* _TRECHO SELECIONADO_:
Foi então que Marina teve a ideia de trazer frutas para o clipe. “Eu comecei a pensar, então, a relação com as frutas, de como seria me relacionar com elas. Eu quis brincar um pouco com essa ideia de lidar com frutas, na solidão em casa, poderiam ser gatilhos dessa sexualidade”.
“Aí fui elaborando isso, pensando e pensando qual seria o caminho. Tem a questão dessa música não ser uma música leve e delicada. A sexualidade é tão reprimida na sociedade e ela é um norte de pesquisa para mim. É lidar com a morte, como no orgasmo, que é a pequena morte. É um perigo para a sociedade temos prazer com o nosso corpo”, elabora Marina.
A artista já pensa nos próximos passos da sua carreira. Em 2021, pretende lançar seu primeiro “álbum visual”, como faz questão de dizer. Além do álbum, conta, pretende lançar também um curta-metragem, criado em parceria com a Casa Chama e com um grupo composto por 90% de pessoas trans.

* _ENTRADAS FORNECIDAS_:
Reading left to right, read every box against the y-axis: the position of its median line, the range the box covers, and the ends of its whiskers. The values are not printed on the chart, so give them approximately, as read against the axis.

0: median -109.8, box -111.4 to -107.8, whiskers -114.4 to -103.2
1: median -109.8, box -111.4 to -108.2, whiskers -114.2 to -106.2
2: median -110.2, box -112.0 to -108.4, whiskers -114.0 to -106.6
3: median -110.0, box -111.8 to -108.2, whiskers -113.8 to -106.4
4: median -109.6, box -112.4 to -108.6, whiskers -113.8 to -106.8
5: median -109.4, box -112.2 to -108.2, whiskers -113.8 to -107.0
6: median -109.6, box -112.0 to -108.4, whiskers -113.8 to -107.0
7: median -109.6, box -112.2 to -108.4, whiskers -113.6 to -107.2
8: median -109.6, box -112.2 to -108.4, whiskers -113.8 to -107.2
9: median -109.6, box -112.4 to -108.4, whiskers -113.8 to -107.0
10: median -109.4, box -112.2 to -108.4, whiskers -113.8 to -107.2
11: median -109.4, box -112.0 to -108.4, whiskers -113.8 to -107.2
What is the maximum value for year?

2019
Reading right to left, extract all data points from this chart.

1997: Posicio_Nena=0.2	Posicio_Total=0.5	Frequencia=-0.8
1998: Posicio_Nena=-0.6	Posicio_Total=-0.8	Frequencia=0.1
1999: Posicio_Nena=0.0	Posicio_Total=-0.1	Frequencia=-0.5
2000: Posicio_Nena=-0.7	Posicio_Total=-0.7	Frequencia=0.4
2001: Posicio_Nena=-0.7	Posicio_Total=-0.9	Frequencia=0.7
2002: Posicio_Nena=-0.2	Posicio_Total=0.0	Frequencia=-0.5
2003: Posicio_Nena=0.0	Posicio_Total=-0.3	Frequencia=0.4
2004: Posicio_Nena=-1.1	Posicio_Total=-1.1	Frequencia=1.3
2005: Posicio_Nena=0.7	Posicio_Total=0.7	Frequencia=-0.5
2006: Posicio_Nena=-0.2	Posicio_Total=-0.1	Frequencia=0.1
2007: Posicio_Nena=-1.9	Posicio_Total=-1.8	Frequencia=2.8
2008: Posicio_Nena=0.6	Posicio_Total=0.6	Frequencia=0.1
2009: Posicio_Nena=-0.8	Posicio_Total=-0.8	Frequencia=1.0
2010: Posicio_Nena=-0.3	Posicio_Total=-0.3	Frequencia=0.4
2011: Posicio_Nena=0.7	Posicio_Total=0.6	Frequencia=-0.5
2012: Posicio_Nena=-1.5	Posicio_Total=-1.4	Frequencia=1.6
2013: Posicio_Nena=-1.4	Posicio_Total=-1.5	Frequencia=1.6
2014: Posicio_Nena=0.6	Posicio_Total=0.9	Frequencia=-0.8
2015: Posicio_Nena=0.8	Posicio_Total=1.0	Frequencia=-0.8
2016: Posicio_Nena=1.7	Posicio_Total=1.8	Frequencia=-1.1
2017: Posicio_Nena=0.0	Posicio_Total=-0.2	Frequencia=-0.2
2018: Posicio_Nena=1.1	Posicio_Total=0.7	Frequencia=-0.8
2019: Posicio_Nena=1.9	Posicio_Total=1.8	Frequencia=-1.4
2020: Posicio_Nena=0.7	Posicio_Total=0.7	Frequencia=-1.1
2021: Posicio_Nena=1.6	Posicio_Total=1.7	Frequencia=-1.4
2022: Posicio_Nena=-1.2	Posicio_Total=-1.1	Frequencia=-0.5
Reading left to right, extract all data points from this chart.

* _EXERCÍCIO_: Dê continuidade ao trecho sobre o clipe e os projetos de Marina, começando após a última frase apresentada.

* _RESPOSTA DO EXERCÍCIO_:
“Pouco a pouco venho me encontrando com a minha banda, virtualmente, para pensar o meu álbum visual. Durante esse ano já levantamos todo o repertório, já temos letra e música de todas as canções, ainda sem os arranjos. É a primeira vez que vou lançar um projeto bastante autoral e teremos duas participações especiais”.
Um dos nomes ainda é segredo, mas Marina adianta que é dos mais conhecidos da cena trans atual. A segunda ela conta: é a cantora argentina Susy Shock. Aliás, há mais planos ao lado de Susy. “Ela está comigo em um projeto em que o Reino Unido financia na América Latina”.
“Fomos convidadas e estamos juntas para elaborar para fevereiro um projeto de criação entre eu, Susy, Eme, que é transmasculine e do Peru, e a Delfina Martínez, que é uma travesti preta do Uruguai. Estamos elaborando um projeto musical com esse financiamento”, antecipa.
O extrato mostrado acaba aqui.